2. Use Caution When Cooking Outdoors
Campfires are not the only reason that forest fires start or that people become injured while camping. Cooking outdoors also poses a risk of fire or emergency. Never cook inside your tent, even if you are using a camping grill instead of a campfire. Cooking inside an enclosed area can put you and others at risk of carbon monoxide poisoning. Also, if you are using a camping grill, be sure to change gas canisters outside the tent to avoid an accidental gas leak or explosion inside the tent.
If your campground has outdoor barbecue areas, or if you are barbecuing in your own backyard, use caution. First, make sure the barbecue is in good condition and proper working order before lighting it. If there are any loose or missing parts, don’t use it. Also, be sure it’s a safe distance from your tent, trees, shrubs, and other flammable objects. Finally, when cooking outdoors, keep a bucket of water or sand close to you should an emergency occur.

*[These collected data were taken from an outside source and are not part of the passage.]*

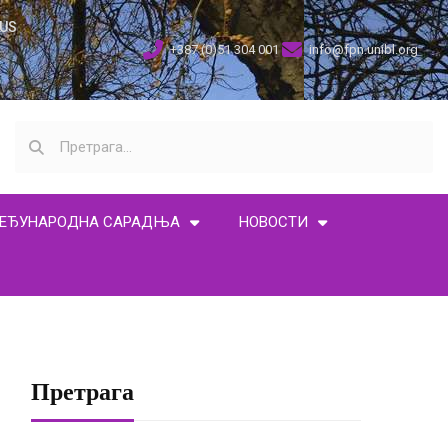
US
+387 (0)51 304 001
info@fpn.unibl.org
ЕЂУНАРОДНА САРАДЊА
НОВОСТИ
Претрага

3. Burn Only Organic Materials
When you are camping or having a night around a backyard campfire, you may be tempted to throw garbage or other materials into the campfire. It is important that everyone in your group understands that burning non-organic materials could cause the fire to react violently and grow large quickly, which can lead to a forest fire. Be sure that you burn only organic materials like wood and leaves in your campfire.
If you are going to burn paper or cardboard, break them down into smaller pieces. Be especially vigilant when burning cardboard because it typically creates large hot ashes that float through the air and can start a fire outside of your fire ring or pit. If the wind is blowing, avoid burning paper and cardboard.
Everyone wants to have fun while camping or spending time outdoors with friends and family. Being responsible about your campfire location, outdoor cooking habits, and campfire fuel are some of the best ways to prevent forest fires and keep everyone safe while enjoying your time outside.